[[ RECORDED DATA open ]]

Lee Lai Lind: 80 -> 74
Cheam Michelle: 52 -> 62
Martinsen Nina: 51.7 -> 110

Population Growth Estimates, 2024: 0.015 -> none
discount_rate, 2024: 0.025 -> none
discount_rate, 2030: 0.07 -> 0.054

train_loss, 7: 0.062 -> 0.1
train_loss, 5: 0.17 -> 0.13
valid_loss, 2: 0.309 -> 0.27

[[ RECORDED DATA closed ]]
[[ RECORDED DATA open ]]

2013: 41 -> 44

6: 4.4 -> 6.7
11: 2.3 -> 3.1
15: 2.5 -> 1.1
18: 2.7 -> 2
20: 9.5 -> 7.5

[[ RECORDED DATA closed ]]

EXERCISE PROMPT |
Give the number of lines in the records where the word "none" shows up. Nothing else belongs in the reply.

SOLUTION FOR THIS TASK |
2